[[ DATA PROVIDED open ]]

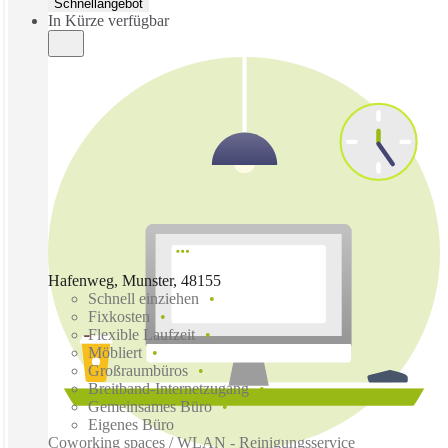
Schnellangebot
In Kürze verfügbar
Hafenweg, Munster, 48155
Schnell einziehen
Fixkosten
Flexible Laufzeit
Möbliert
Großraumbüros
Breitband-Internetzugang
Gemeinsames Büro
Eigenes Büro
Coworking spaces / WLAN - Reinigungsservice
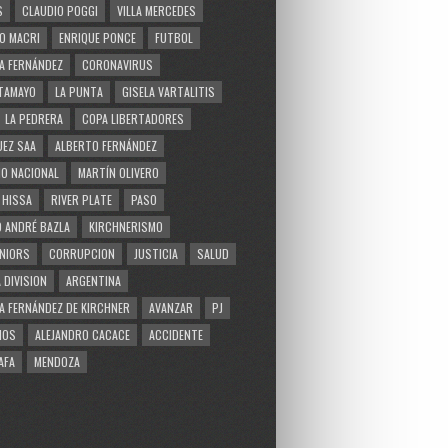
S
CLAUDIO POGGI
VILLA MERCEDES
O MACRI
ENRIQUE PONCE
FUTBOL
A FERNÁNDEZ
CORONAVIRUS
TAMAYO
LA PUNTA
GISELA VARTALITIS
LA PEDRERA
COPA LIBERTADORES
EZ SAA
ALBERTO FERNÁNDEZ
O NACIONAL
MARTÍN OLIVERO
 HISSA
RIVER PLATE
PASO
 ANDRÉ BAZLA
KIRCHNERISMO
NIORS
CORRUPCION
JUSTICIA
SALUD
 DIVISION
ARGENTINA
A FERNÁNDEZ DE KIRCHNER
AVANZAR
PJ
MOS
ALEJANDRO CACACE
ACCIDENTE
AFA
MENDOZA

[[ DATA PROVIDED closed ]]

TASK DETAILS:
Show every line in the entries where the string "FERNÁNDEZ" occurs.

OUTPUT OF THE TASK:
A FERNÁNDEZ
ALBERTO FERNÁNDEZ
A FERNÁNDEZ DE KIRCHNER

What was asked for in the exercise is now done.